BREWS, BOOZE AND BITES
Donji Vakuf isn’t renowned for its heady nightlife, so don’t get yourself in a lather expecting a booze-filled night of mischief. The bus station (770. Slavne Brdske brigade, +387 30 201 560), that’s where you should go, although don’t expect an Instagram-worthy night of pop hits. Old dudes drinking beer, that’s what you’ll get. On the food front, Orhideja (Jaz bb, +387 30 333 967, orhidejas@gmail.com, see below) is the place to go. My favourite restaurant in Bosnia and Herzegovina? Possibly. The pizzeria in the town centre is fine, but pizza aficionados should head 9km north to Di Casa (Oborci, +387 30 261 402), just outside the village of Oborci. Coffee?
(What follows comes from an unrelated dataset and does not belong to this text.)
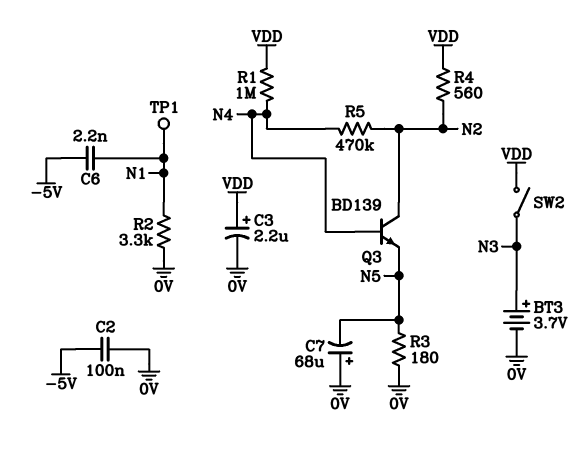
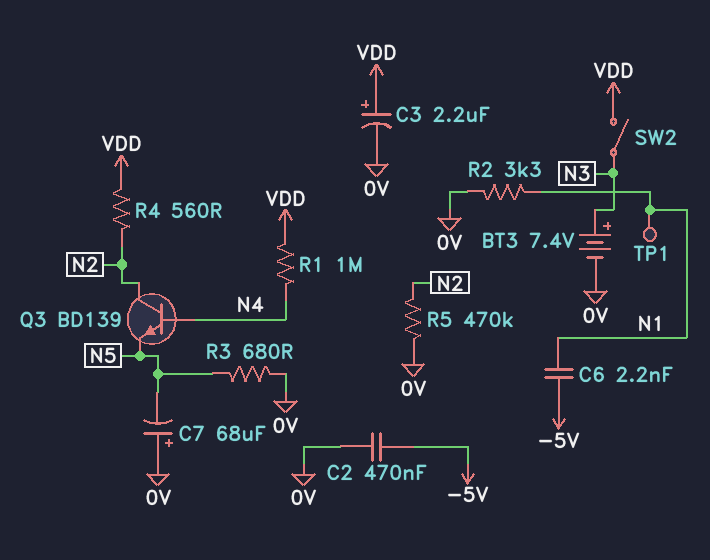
BT3: 3.7V (plus N3, minus 0V) -> 7.4V (plus N3, minus 0V)
C2: 100nF (-5V, 0V) -> 470nF (-5V, 0V)
R3: 180 (0V, N5) -> 680 (0V, N5)
R5: 470k (N2, N4) -> 470k (0V, N2)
Camel Caffe (14. Septembar 66) is friendly with a delightful outdoor section, while Galerija (14. Septembar, +387 61 143 724) is a Donji Vakuf classic with photos of the town covering the walls. I had a good coffee at Eko-Dijamant (Žrtava genocida u Srebrenici) when I was first in town, a coffee accentuated by a conversation with the owner about Bosnia’s pessimistic future and rose-tinted past. She gave me a calendar packed with photos of Josip Broz Tito. Good times, good times. I have it on good authority that Etno Selo Semešnica (Pribraća, +387 61 154 289) is also fantastic, and the pictures suggest so. Soon, buddy, soon.
SLEEPING
Orhideja (Jaz bb, +387 30 333 967, orhidejas@gmail.com) is the only game in town, although that isn’t something to be read with sadness. This charming motel and restaurant on the city’s edge has a lovely setting and serves up (quite literally) the best veal I have ever eaten. I don’t think Hotel Vrbas (14. Septembar, +387 61 447 438) functions as a hotel anymore, but it certainly does as a cafe and venue.